#### TRECHO DO DOCUMENTO:
COMENTÁRIO LITÚRGICO – 29º DOMINGO
COMUM –ORAR SEMPRE – 16.10.2016
Caros Leitores,
Neste 29º domingo comum, as leituras
litúrgicas enfocam o tema da oração perseverante. Orar e orar
sempre é o ensinamento de Cristo. No domingo passado, comentamos
sobre a importância do agradecimento. Neste domingo, a liturgia fala
da importância do pedido em forma de oração, lembrando-nos de que
devemos orar sempre e sem cessar. Tal como Jesus ensinou no “Pai
Nosso”, na oração devemos, em primeiro lugar, louvar e agradecer,
em seguida, formular os nossos pedidos.
É bem verdade que o Pai do céu sabe
das nossas necessidades, então, vem a pergunta: por que devemos
pedir-lhe algo, que ele já sabe que nos falta? Qual o pai que não
está sempre pronto para atender às carências dos seus filhos,
mesmo sem que eles peçam? Sendo assim, porque Jesus ensina que o Pai
do céu quer que sempre peçamos e de forma insistente?
Pode parecer uma incoerência no ensinamento de Jesus, mas a verdade
é que, embora Ele
saiba
das nossas necessidades, Deus quer a nossa colaboração, para que
sejamos merecedores. Quando Jesus diz “orai sempre, orai sem
cessar”, isso não significa ficar o dia todo de joelhos, com o
terço na mão ou com um livro devocional, recitando coleções de
preces das mais diversas espécies seguindo
formulários já prontos,
mas sim que a nossa vida toda deve ser uma oração. Nós estamos
orando
não apenas quando pronunciamos palavras ou quando as temos no
pensamento, mas a nossa oração se expande para as nossas atividades
rotineiras, quando através do
nosso trabalho, dos nossos relacionamentos,
estamos manifestando aos irmãos elementos
concretos da nossa fé, pelo nosso testemunho de vida do evangelho.

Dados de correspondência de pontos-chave

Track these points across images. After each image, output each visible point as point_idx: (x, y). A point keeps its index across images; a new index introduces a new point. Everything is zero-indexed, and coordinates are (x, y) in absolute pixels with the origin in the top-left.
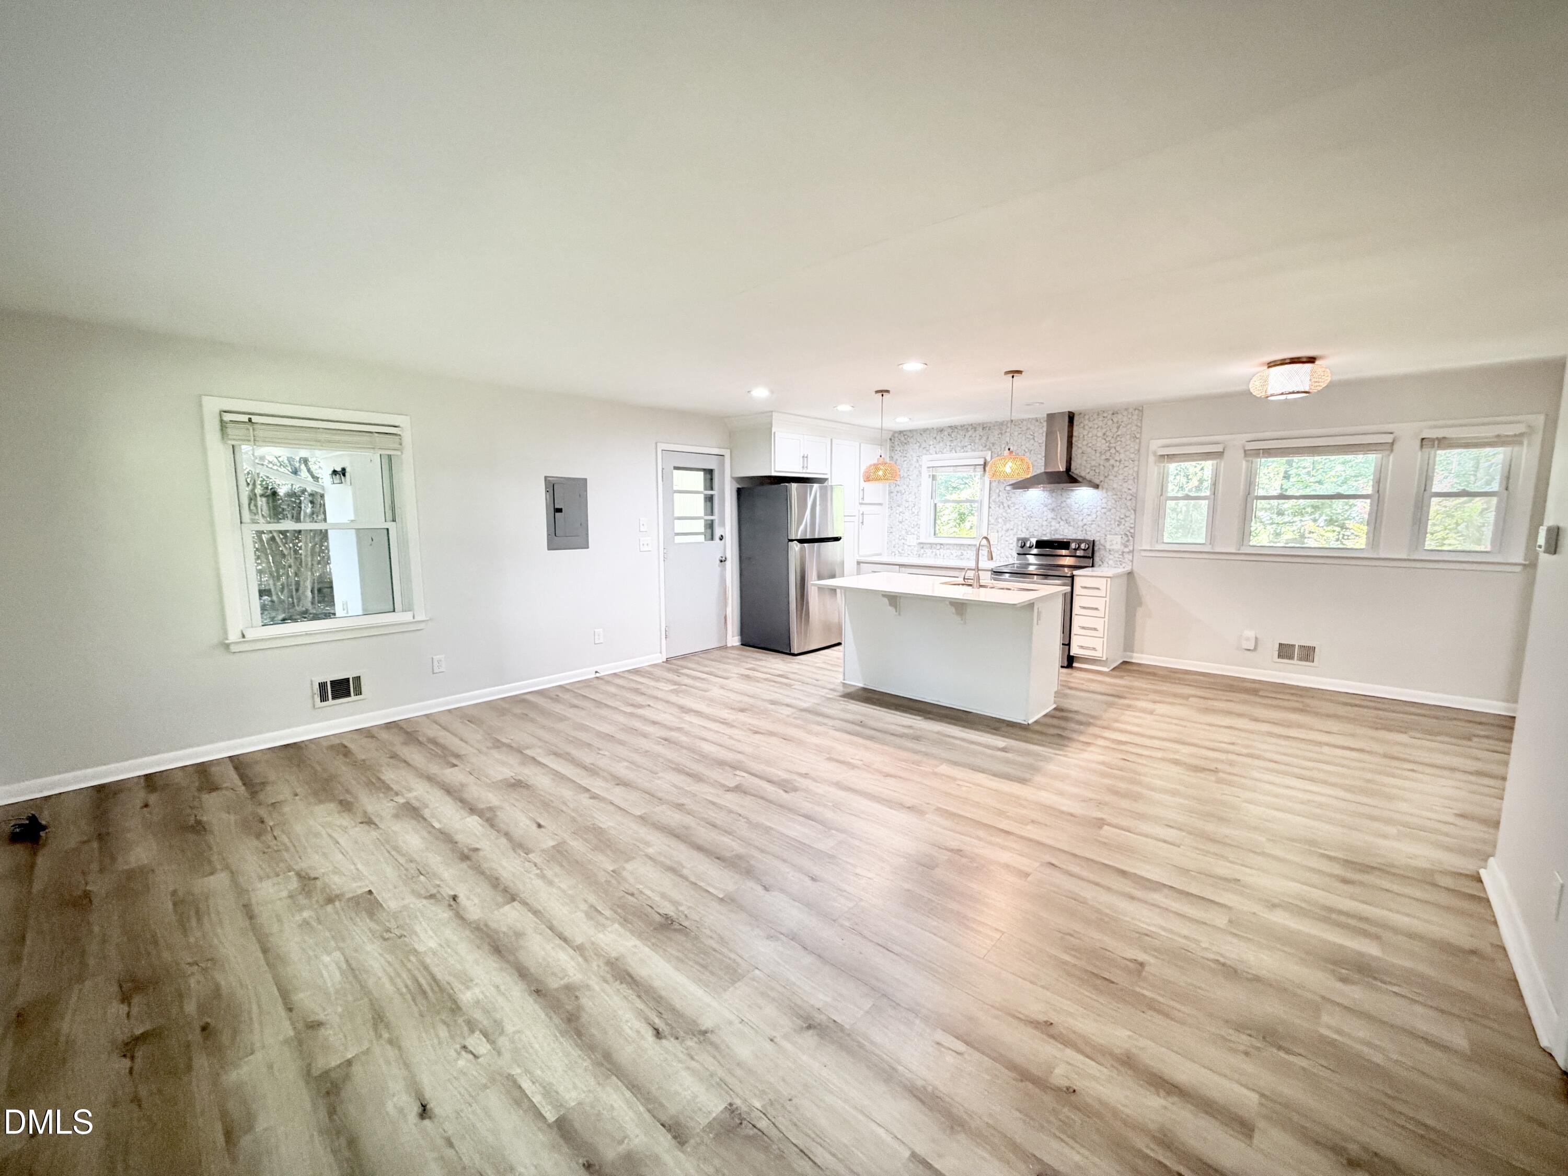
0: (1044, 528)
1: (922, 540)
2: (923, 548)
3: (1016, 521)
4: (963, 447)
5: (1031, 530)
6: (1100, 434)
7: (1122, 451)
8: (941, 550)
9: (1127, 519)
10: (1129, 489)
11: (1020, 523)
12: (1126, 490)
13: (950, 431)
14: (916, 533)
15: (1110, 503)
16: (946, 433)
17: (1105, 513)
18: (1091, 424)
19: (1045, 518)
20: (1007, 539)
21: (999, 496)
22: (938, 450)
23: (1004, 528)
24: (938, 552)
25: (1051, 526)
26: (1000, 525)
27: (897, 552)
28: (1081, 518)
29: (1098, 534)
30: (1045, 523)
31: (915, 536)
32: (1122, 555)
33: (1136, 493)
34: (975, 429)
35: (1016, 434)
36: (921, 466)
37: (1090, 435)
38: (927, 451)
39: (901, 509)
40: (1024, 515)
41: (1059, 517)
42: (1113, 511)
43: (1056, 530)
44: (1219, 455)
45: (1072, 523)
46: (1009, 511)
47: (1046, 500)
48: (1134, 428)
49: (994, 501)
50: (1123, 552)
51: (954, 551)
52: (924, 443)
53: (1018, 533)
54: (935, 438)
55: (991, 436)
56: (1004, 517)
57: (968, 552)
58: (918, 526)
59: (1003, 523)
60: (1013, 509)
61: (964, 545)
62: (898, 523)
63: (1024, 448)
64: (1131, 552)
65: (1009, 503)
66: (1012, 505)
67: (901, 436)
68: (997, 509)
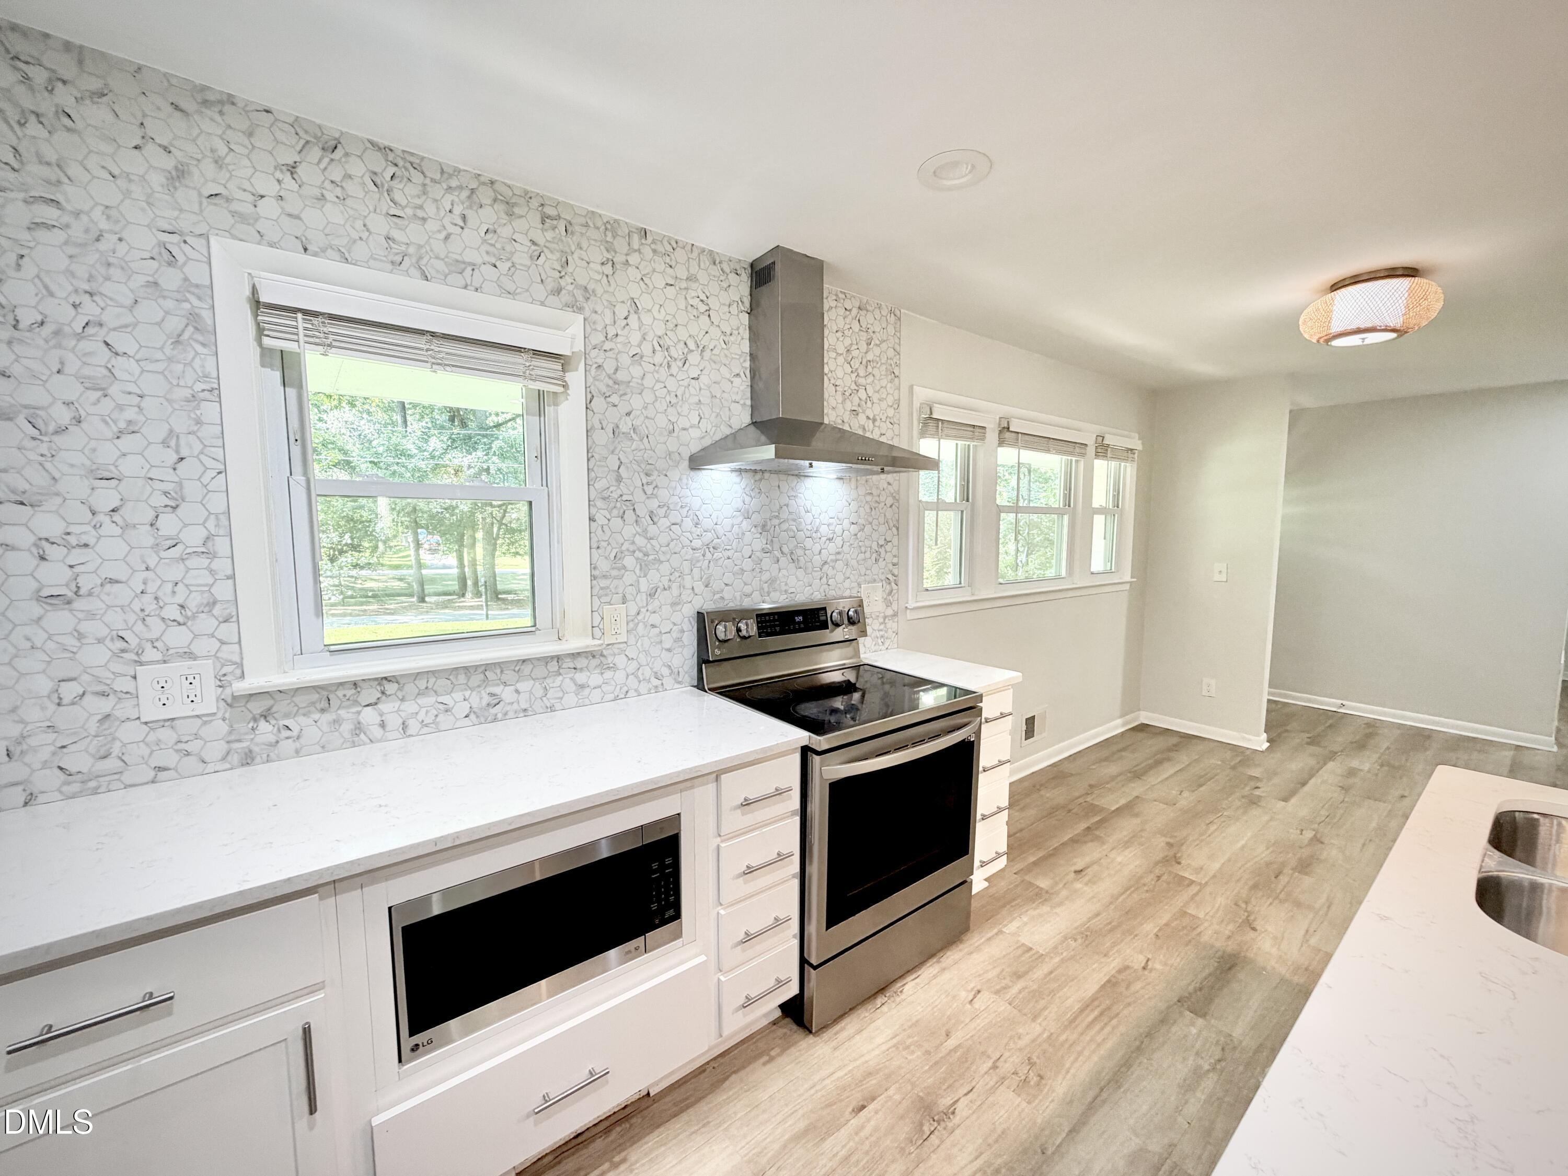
3: (676, 561)
4: (460, 266)
5: (716, 585)
6: (841, 349)
7: (875, 398)
9: (889, 547)
10: (889, 484)
11: (686, 568)
12: (885, 485)
13: (379, 165)
15: (862, 512)
16: (356, 169)
17: (856, 535)
19: (747, 551)
20: (655, 619)
21: (619, 479)
22: (315, 240)
23: (644, 586)
24: (369, 716)
25: (762, 571)
26: (629, 578)
27: (48, 782)
28: (817, 548)
29: (847, 584)
30: (748, 564)
32: (884, 623)
33: (898, 492)
34: (510, 206)
35: (659, 281)
36: (201, 292)
38: (240, 218)
40: (697, 543)
41: (776, 546)
42: (868, 529)
43: (772, 581)
45: (802, 564)
46: (653, 530)
47: (747, 499)
48: (891, 353)
49: (604, 499)
50: (885, 618)
51: (458, 696)
52: (208, 167)
53: (687, 595)
54: (292, 169)
55: (574, 260)
56: (640, 550)
57: (522, 686)
58: (217, 611)
59: (637, 571)
60: (664, 523)
61: (500, 666)
62: (37, 610)
63: (682, 333)
64: (895, 615)
65: (653, 504)
66: (662, 512)
68: (616, 523)
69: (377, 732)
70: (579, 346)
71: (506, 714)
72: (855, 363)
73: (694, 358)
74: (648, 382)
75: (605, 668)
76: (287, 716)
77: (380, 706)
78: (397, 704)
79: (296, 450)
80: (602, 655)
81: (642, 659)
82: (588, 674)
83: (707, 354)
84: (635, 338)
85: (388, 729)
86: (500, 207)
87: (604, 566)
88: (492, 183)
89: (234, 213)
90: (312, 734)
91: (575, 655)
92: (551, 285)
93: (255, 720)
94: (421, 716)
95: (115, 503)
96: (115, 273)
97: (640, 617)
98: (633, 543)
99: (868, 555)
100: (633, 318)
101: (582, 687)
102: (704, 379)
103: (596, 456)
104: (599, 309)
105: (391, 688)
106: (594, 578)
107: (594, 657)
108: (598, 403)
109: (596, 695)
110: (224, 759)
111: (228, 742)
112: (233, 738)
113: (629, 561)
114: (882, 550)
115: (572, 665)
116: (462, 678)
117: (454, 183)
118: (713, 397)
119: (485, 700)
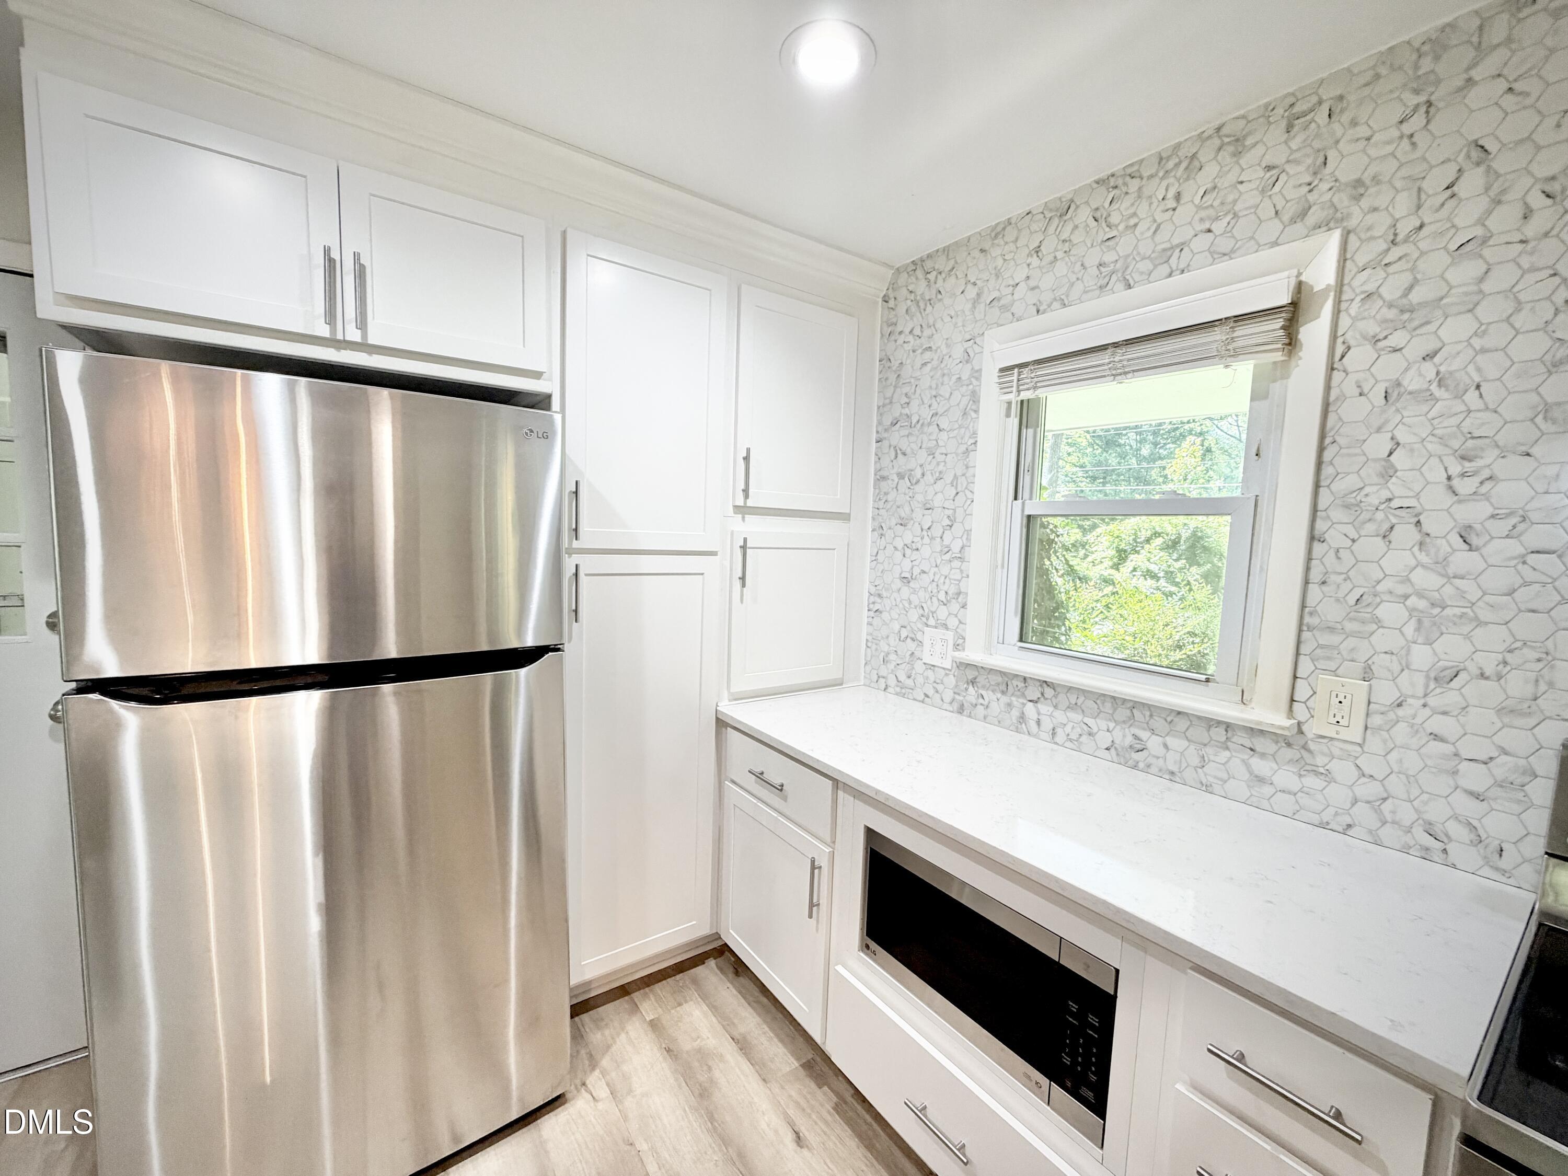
1: (974, 654)
2: (973, 682)
8: (1045, 708)
13: (1101, 198)
14: (953, 622)
16: (1083, 215)
20: (1443, 725)
21: (1388, 473)
23: (1421, 656)
24: (1030, 709)
26: (1382, 639)
27: (892, 681)
31: (950, 635)
36: (977, 374)
38: (1004, 308)
39: (908, 537)
46: (1462, 560)
49: (1347, 507)
51: (1103, 724)
52: (992, 281)
54: (1038, 249)
55: (1339, 151)
56: (1420, 595)
57: (1171, 741)
58: (960, 599)
59: (1409, 630)
60: (1503, 548)
61: (1150, 709)
62: (898, 583)
65: (1475, 512)
66: (1500, 526)
67: (917, 279)
68: (1371, 546)
69: (1034, 727)
71: (1149, 766)
75: (1306, 768)
76: (983, 687)
77: (1039, 705)
78: (1051, 709)
79: (1027, 479)
80: (1305, 747)
81: (1396, 785)
82: (1275, 766)
85: (1042, 728)
86: (1227, 152)
87: (1330, 612)
88: (1220, 129)
89: (1002, 307)
90: (996, 708)
91: (1255, 732)
92: (1288, 212)
93: (968, 683)
94: (1068, 729)
95: (929, 524)
96: (946, 379)
97: (1400, 712)
98: (1407, 580)
100: (1470, 178)
101: (1261, 780)
103: (1341, 440)
104: (1384, 200)
105: (1049, 692)
106: (1304, 627)
107: (1289, 745)
108: (1357, 357)
109: (1284, 803)
110: (951, 703)
111: (955, 693)
112: (956, 691)
115: (1249, 744)
116: (1108, 707)
117: (1172, 163)
119: (1129, 740)
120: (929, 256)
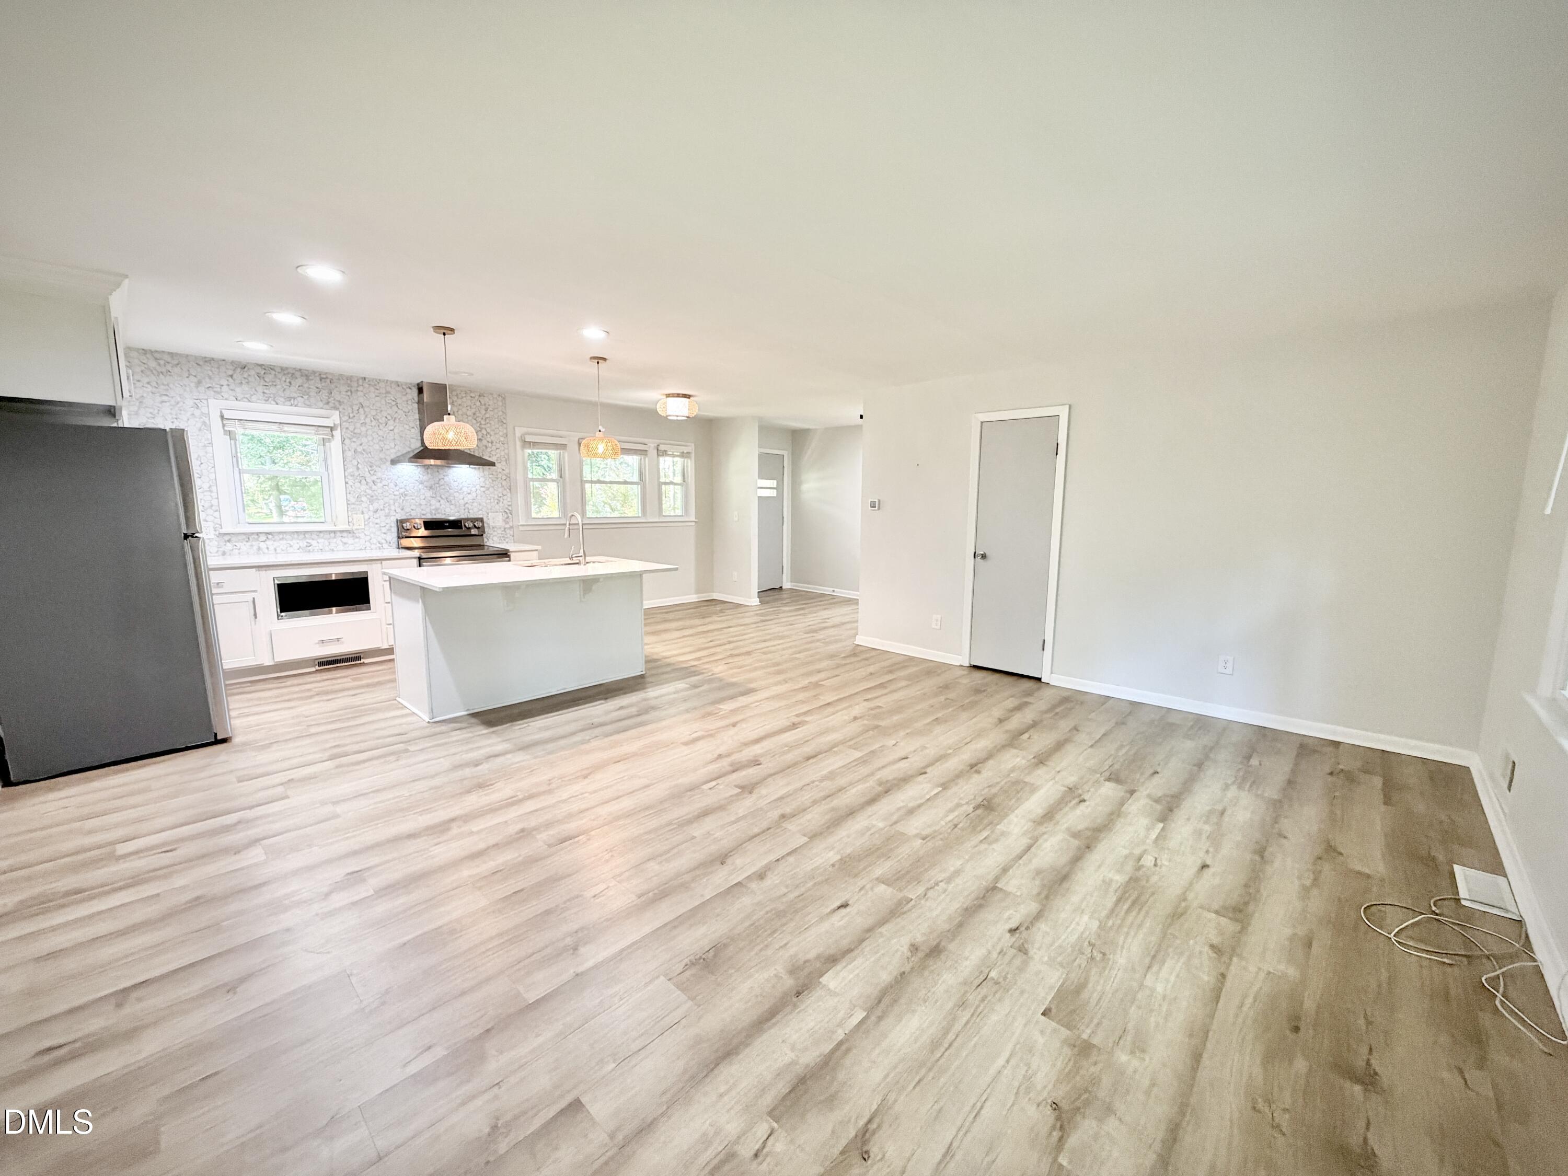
0: (422, 507)
1: (227, 529)
2: (229, 541)
3: (386, 499)
4: (289, 399)
5: (408, 510)
6: (469, 413)
7: (492, 433)
8: (268, 542)
9: (505, 498)
10: (503, 470)
11: (392, 502)
12: (501, 471)
13: (260, 370)
14: (210, 518)
15: (487, 483)
16: (252, 373)
17: (484, 492)
18: (459, 402)
19: (422, 497)
20: (377, 521)
21: (358, 469)
22: (240, 396)
23: (371, 508)
24: (263, 545)
25: (430, 505)
26: (364, 505)
28: (461, 497)
29: (480, 512)
30: (423, 502)
31: (211, 524)
32: (505, 531)
33: (509, 474)
34: (307, 377)
35: (372, 395)
36: (206, 415)
37: (460, 412)
38: (217, 393)
40: (397, 493)
41: (438, 495)
42: (491, 489)
43: (437, 509)
44: (562, 447)
45: (453, 502)
46: (374, 487)
47: (421, 476)
48: (500, 413)
49: (351, 476)
50: (505, 529)
51: (294, 541)
52: (207, 380)
53: (393, 513)
54: (231, 376)
55: (335, 392)
56: (369, 495)
57: (320, 541)
58: (213, 508)
59: (368, 503)
60: (379, 485)
61: (311, 532)
63: (385, 414)
64: (512, 527)
65: (374, 478)
66: (379, 481)
67: (148, 358)
68: (357, 485)
69: (266, 551)
70: (338, 422)
72: (478, 419)
73: (391, 422)
74: (370, 432)
75: (355, 537)
76: (236, 542)
78: (273, 542)
79: (235, 459)
80: (353, 533)
81: (372, 536)
82: (348, 539)
83: (397, 421)
84: (362, 417)
85: (270, 550)
86: (304, 378)
87: (352, 500)
88: (300, 370)
89: (215, 392)
90: (244, 548)
91: (341, 532)
92: (325, 401)
93: (226, 542)
94: (281, 547)
96: (182, 412)
97: (370, 520)
98: (365, 492)
99: (492, 500)
100: (361, 410)
101: (345, 543)
102: (396, 431)
103: (347, 460)
104: (345, 408)
105: (270, 536)
106: (348, 504)
107: (350, 533)
108: (347, 441)
109: (351, 547)
111: (218, 548)
113: (364, 499)
114: (501, 499)
115: (340, 535)
116: (296, 536)
117: (285, 372)
118: (401, 437)
119: (306, 544)
120: (156, 351)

#### REQUISITO:
Prossiga o comentário litúrgico sobre a oração perseverante, retomando a partir da última frase apresentada.

#### RESULTADO DA TAREFA:
Esta é a colaboração que Deus espera de nós. Podemos ver isso nos
textos litúrgicos deste domingo.
Na
primeira leitura, do livro do Êxodo (17, 8-13), lemos o episódio da
batalha dos hebreus com os amalecitas, contando com a participação
ativa de Moisés, à distância. Enquanto as tropas lutavam, as mãos
de Moisés erguidas para o céu carreavam a vitória para os
israelitas; quando Moisés abaixava os braços, os amalecitas levavam
vantagem. Contudo, pela idade e pelo longo tempo naquela posição,
Moisés não conseguia manter os braços levantados e isso punha em
risco o resultado da batalha. Então, seus auxiliares Ur e Aarão
apoiaram os braços de Moisés, para que ele conseguisse mantê-los
erguidos até a vitória final dos israelitas. Excluindo desse
episódio o seu conteúdo violento da batalha, podemos descobrir no
ato de Moisés levantar os braços uma atitude de oração, que deve
ser contínua e persistente. Abaixar os braços significa fraquejar
na oração, o que acontece, muitas vezes, na nossa vida de pessoas
imperfeitas. Daí a necessidade que Moisés teve de ser ajudado por
seus assessores. Isso significa a necessidade que nós temos de
buscar apoio e solidariedade na comunidade dos irmãos. O Papa
Francisco, no sermão de hoje aos peregrinos em Roma, chamou a
atenção para a importância da oração compartilhada. A oração
solitária tem seu valor, sem dúvida, mas para ele ser mais
fortalecida, precisa de ser realizada com a comunidade. Daí a
importância da liturgia, da oração comunitária, da missa, das
atividades devocionais realizadas no templo. Nos momentos desta
oração eclesial, os nossos braços simbólicos erguidos ao céu,
tais como os de Moisés, são ajudados pela comunidade, para que as
nossas forças sejam multiplicadas. Nesses momentos, ocorre uma
colaboração recíproca: ao mesmo tempo em que os irmãos nos ajudam
a manter os “braços erguidos”, cada um de nós também ajuda o
outro no mesmo sentido. Sem deixar de reconhecer a importância da
oração individual, interior, devemos também reconhecer a
importância da oração comunitária, como forma de exercer uma
troca recíproca de energias e um ressoar mais forte do nosso brado
orante.
Na
segunda leitura, prosseguindo com o texto da 2a
carta de
Paulo a
Timóteo, que vem sendo lida já há vários domingos, temos hoje o
trecho em que o
Apóstolo
adverte o seu discípulo
sobre a leitura
orante da
Sagrada Escritura: “Toda
a Escritura é inspirada por Deus e útil para ensinar, para
argumentar, para
corrigir e para educar na justiça.”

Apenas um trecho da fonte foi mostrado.